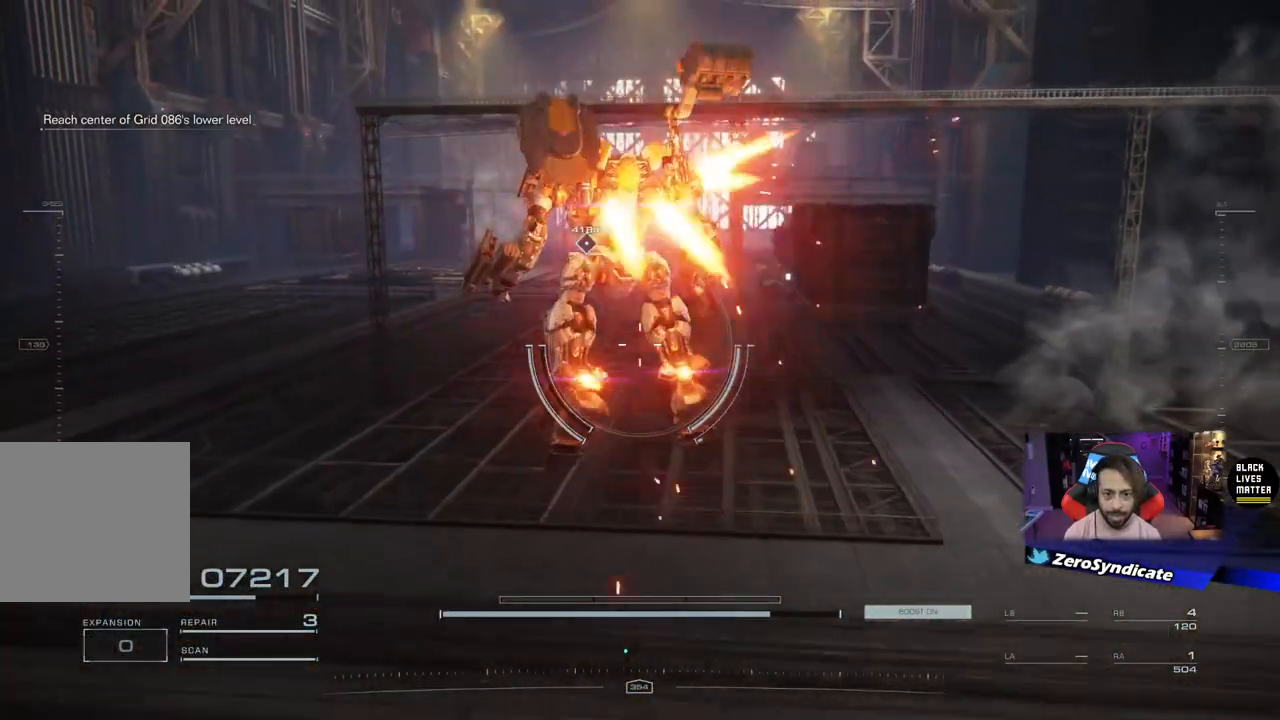
{"buttons": [], "left_stick": "up", "right_stick": "center", "events": []}
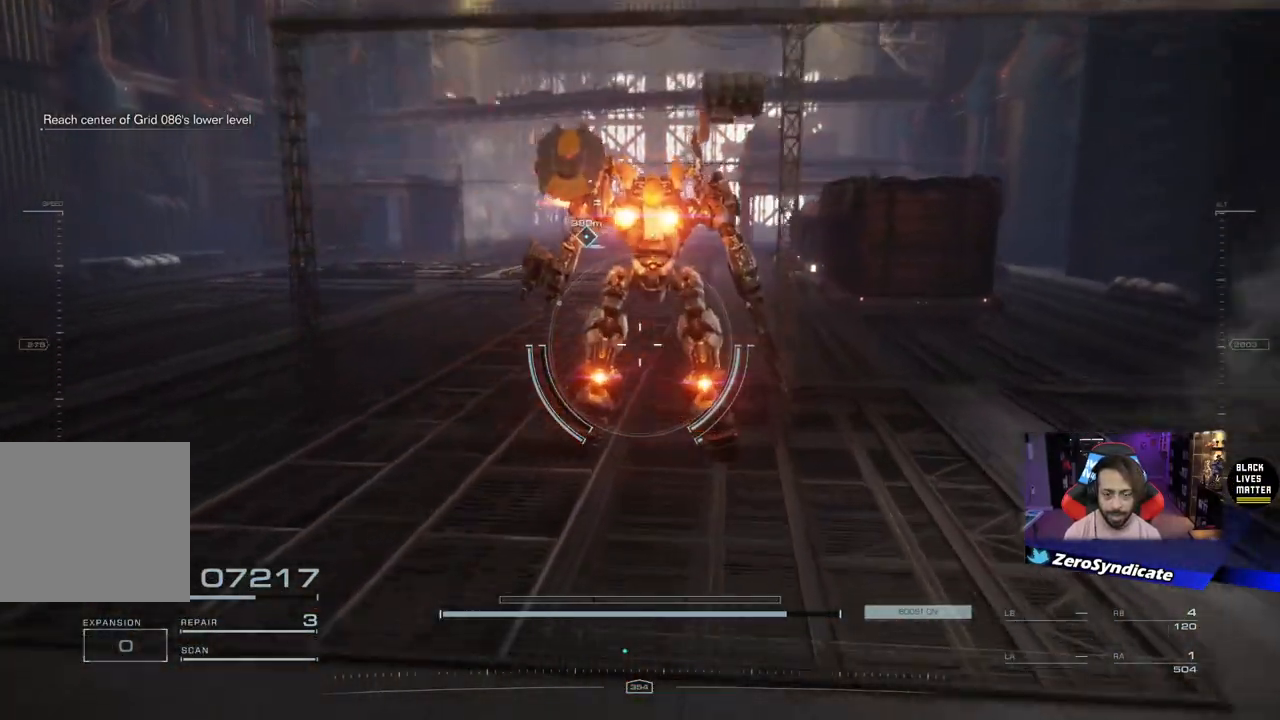
{"buttons": [], "left_stick": "up", "right_stick": "center", "events": []}
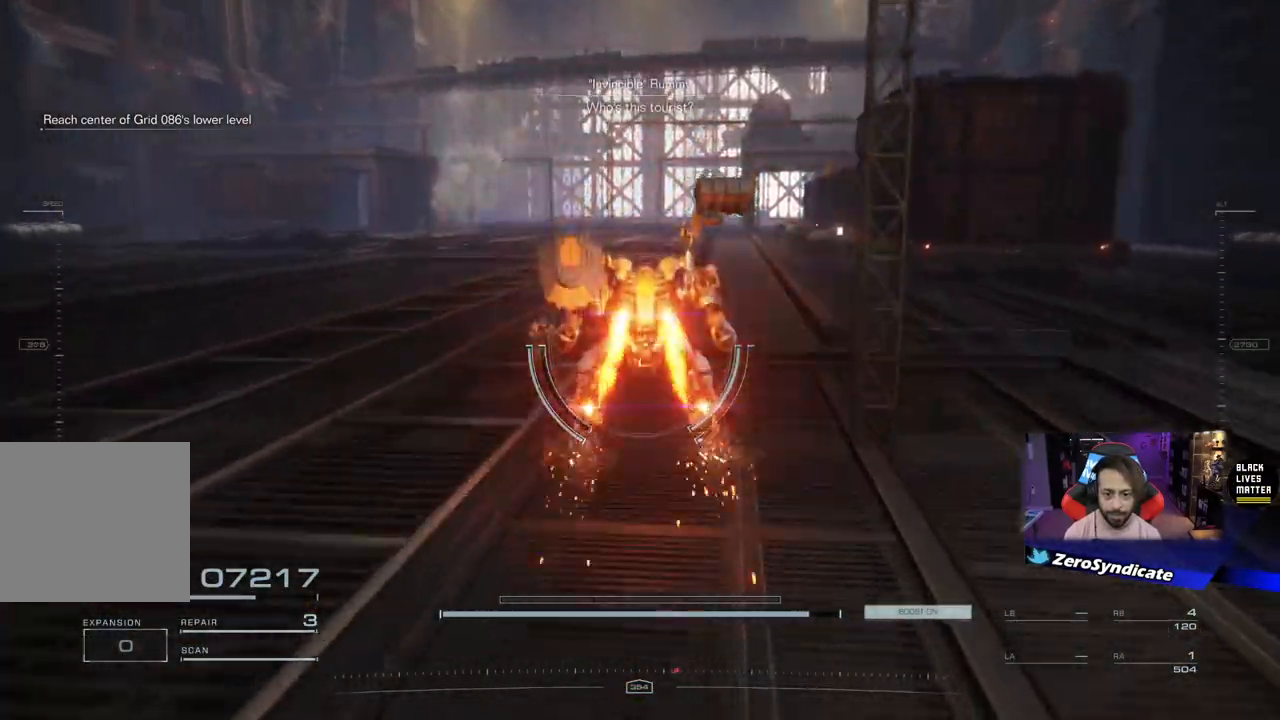
{"buttons": [], "left_stick": "up-left", "right_stick": "center", "events": [[17, "left_stick", "up-left"], [17, "right_stick", "up"], [183, "right_stick", "right"], [483, "right_stick", "center"]]}
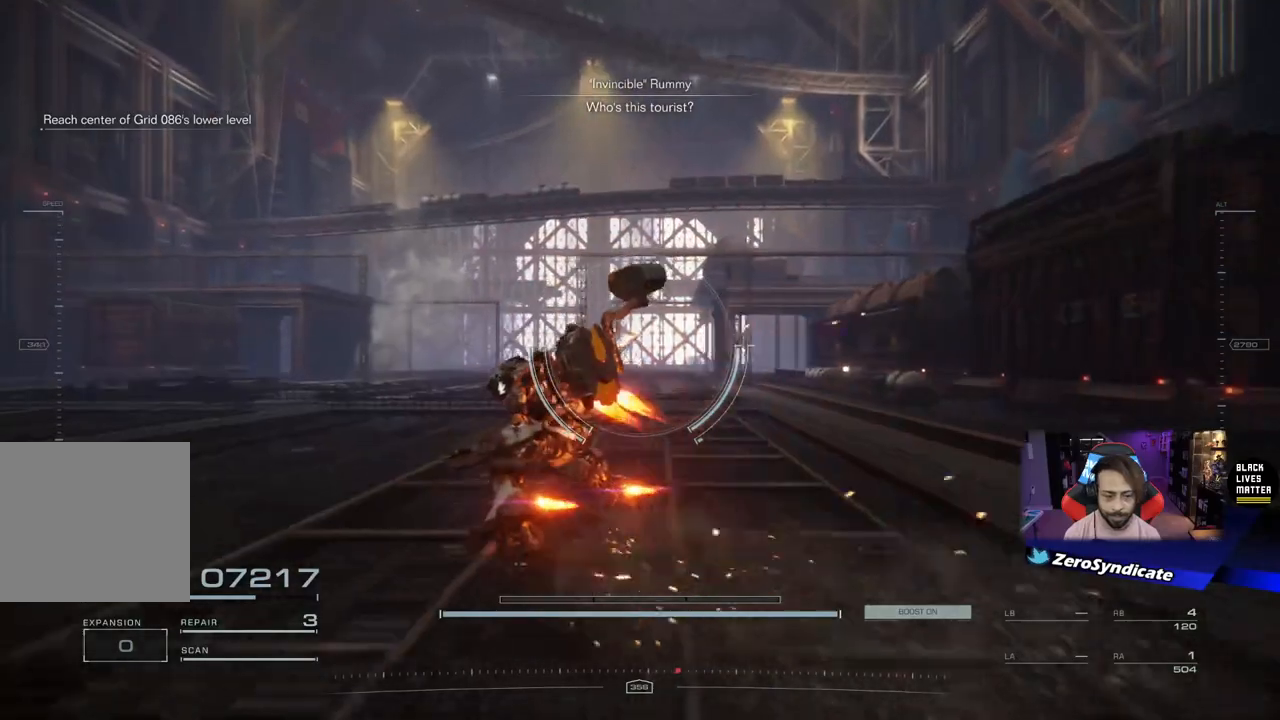
{"buttons": [], "left_stick": "up-left", "right_stick": "center", "events": [[83, "B", "down"], [250, "R1", "down"], [383, "R1", "up"], [400, "B", "up"]]}
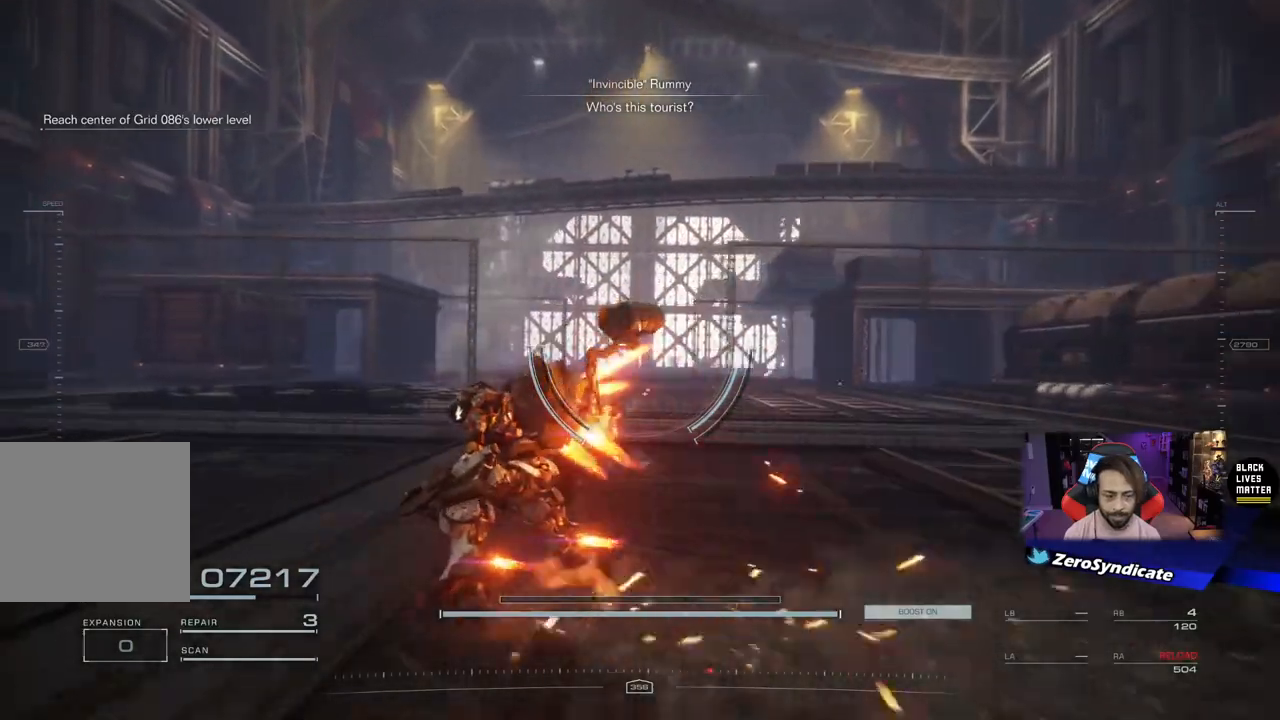
{"buttons": [], "left_stick": "up-left", "right_stick": "center", "events": [[117, "right_stick", "right"], [350, "right_stick", "center"]]}
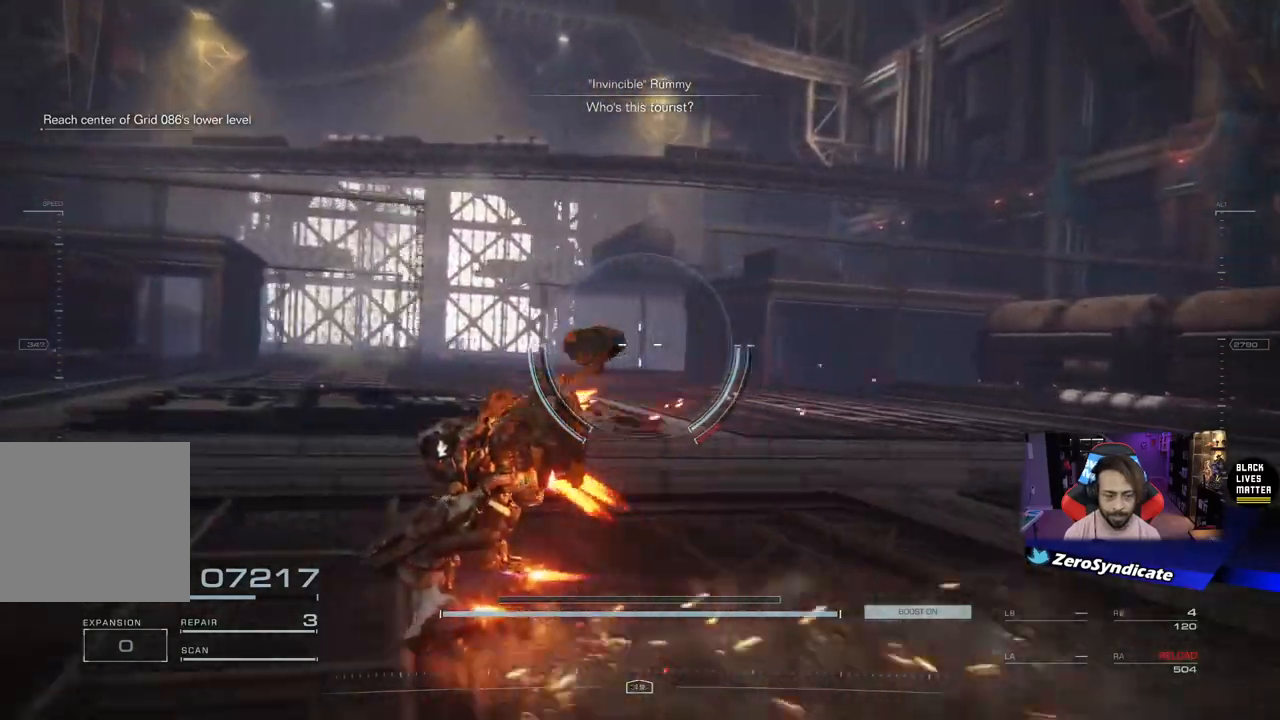
{"buttons": [], "left_stick": "up", "right_stick": "up", "events": [[33, "right_stick", "right"], [350, "right_stick", "center"], [400, "right_stick", "up"], [450, "left_stick", "up"]]}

○ ○ ○ ○ ○ ○ ○

→ WHAT YOU SHOULD DO:
Retype each record exactly as it stands, but do not include the pictures.

→ REPLY:
{"buttons": [], "left_stick": "up", "right_stick": "center", "events": []}
{"buttons": [], "left_stick": "up", "right_stick": "center", "events": []}
{"buttons": [], "left_stick": "up-left", "right_stick": "center", "events": [[17, "left_stick", "up-left"], [17, "right_stick", "up"], [183, "right_stick", "right"], [483, "right_stick", "center"]]}
{"buttons": [], "left_stick": "up-left", "right_stick": "center", "events": [[83, "B", "down"], [250, "R1", "down"], [383, "R1", "up"], [400, "B", "up"]]}
{"buttons": [], "left_stick": "up-left", "right_stick": "center", "events": [[117, "right_stick", "right"], [350, "right_stick", "center"]]}
{"buttons": [], "left_stick": "up", "right_stick": "up", "events": [[33, "right_stick", "right"], [350, "right_stick", "center"], [400, "right_stick", "up"], [450, "left_stick", "up"]]}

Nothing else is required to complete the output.